You know it, I know it, everyone knows it.
I love pasta.
I mean, how could you not?
I'm actually recording this from a bathtub full of cooked noodles right now.
(record scratches) (gentle music) So anyway, only three ingredients go into this delectable dish, eggs, water and flour.
That gives you two main chemical components, starches, which are carbohydrates, and proteins.
There's some minerals and vitamins there too.
Oh, and also water.
The type of flour is important.
Pasta uses Durham wheat, which is one of the harder varieties of wheat out there.
That makes it harder to mill, which means after it's ground up, the particles of semolina flour are not as fine as the all purpose flour you have in your kitchen.
Since it results in larger particles, not all of the proteins that are in the grain are released.
That means that pasta dough is stretchy but not sticky like bread or cookies.
Pasta dough stretchiness makes it easier to flatten into sheets and to cut into shapes.
These days, a lot of pasta gets made by extrusion, forcing the dough through shaped holes, kind of like Play-Doh, except that you're actually supposed to eat the pasta.
At the microscopic level, pasta dough is a network of proteins, holding together starch particles that make for an overall springy mass.
The cooking process is all about manipulating the protein and the starch interactions to get that perfect al dente pasta.
As the pasta cooks, starch particles absorb water and start to form a gel, which makes the pasta soft and gummy.
Thanks to the tangled network of proteins, the starches are tracked inside the pasta noodles.
If there wasn't enough protein in your pasta dough starches like amylose would leak out, making your fettuccine sticky and clumpy.
Some carbohydrates leak out no matter what.

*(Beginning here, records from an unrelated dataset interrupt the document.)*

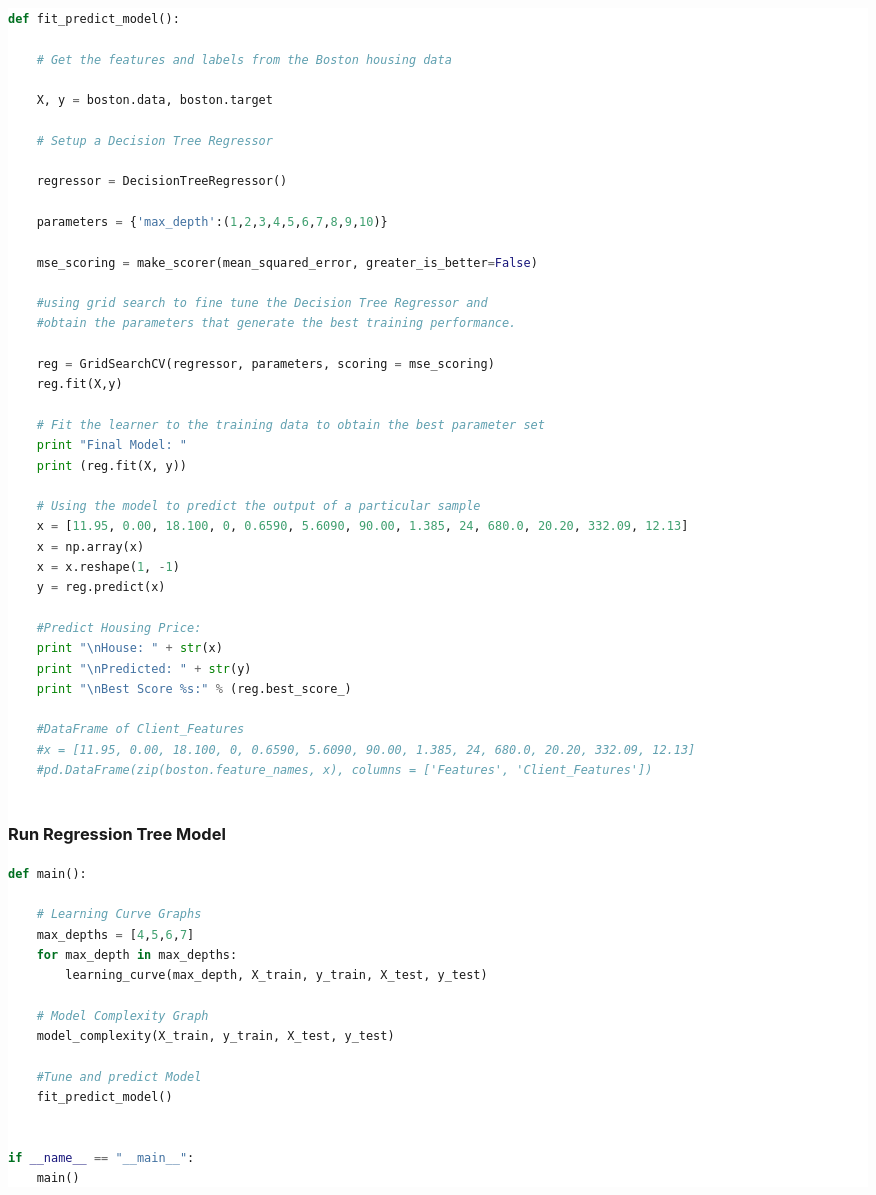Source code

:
 ```python
def fit_predict_model():

    # Get the features and labels from the Boston housing data
    
    X, y = boston.data, boston.target

    # Setup a Decision Tree Regressor
    
    regressor = DecisionTreeRegressor()
    
    parameters = {'max_depth':(1,2,3,4,5,6,7,8,9,10)}
    
    mse_scoring = make_scorer(mean_squared_error, greater_is_better=False)
    
    #using grid search to fine tune the Decision Tree Regressor and
    #obtain the parameters that generate the best training performance. 

    reg = GridSearchCV(regressor, parameters, scoring = mse_scoring)
    reg.fit(X,y)
    
    # Fit the learner to the training data to obtain the best parameter set
    print "Final Model: "
    print (reg.fit(X, y))    

    # Using the model to predict the output of a particular sample
    x = [11.95, 0.00, 18.100, 0, 0.6590, 5.6090, 90.00, 1.385, 24, 680.0, 20.20, 332.09, 12.13]
    x = np.array(x)
    x = x.reshape(1, -1)
    y = reg.predict(x)

    #Predict Housing Price:
    print "\nHouse: " + str(x)
    print "\nPredicted: " + str(y)
    print "\nBest Score %s:" % (reg.best_score_)
    
    #DataFrame of Client_Features
    #x = [11.95, 0.00, 18.100, 0, 0.6590, 5.6090, 90.00, 1.385, 24, 680.0, 20.20, 332.09, 12.13]
    #pd.DataFrame(zip(boston.feature_names, x), columns = ['Features', 'Client_Features'])
    
```

### Run Regression Tree Model

```python
def main():
    
    # Learning Curve Graphs
    max_depths = [4,5,6,7]
    for max_depth in max_depths:
        learning_curve(max_depth, X_train, y_train, X_test, y_test)
    
    # Model Complexity Graph
    model_complexity(X_train, y_train, X_test, y_test)

    #Tune and predict Model
    fit_predict_model()


if __name__ == "__main__":
    main()
```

If you've ever forgotten to stir your pasta, you might have found yourself trying to eat a single clump of noodles.
It's one of the reason cooks like to keep their pot at a rolling boil, so the pasta pieces keep moving around and don't stick to each other.
Now, the question of, should I add something to the water?
Top chefs like Lidia Bastianich or Alton Brown insist on not adding oil to the pasta water.
They contend it leaves the sheen on the pasta and the sauce won't stick.
That said, other celeb chefs like Gordon Ramsay insist on adding oil, saying it keeps the pasta from sticking together.
Food scientists we've spoken to think most of any oil you put into the pot will be washed away when you pour out the cooked pasta and water.
If any is left, it would not have much effect on soft stickiness.
What you should add to the pasta water is salt.
Why?
Flavor.
Salt is our main flavor enhancer and if you were to enter a food competition without salt, well, let's just say you wouldn't last very long.
Last pro tip of your salted up pasta water, before you drain your cooked spaghetti, add a ladle full of that salty, starchy water to your sauce to help thicken and delicion it.
When it comes to eating the cooked pasta, the gelatinous starch helps sauce stick to your cooked penne.
And it's why you should avoid this classic mistake.
Never rinse your pasta after it's done cooking because you're rinsing off all that sticky starch.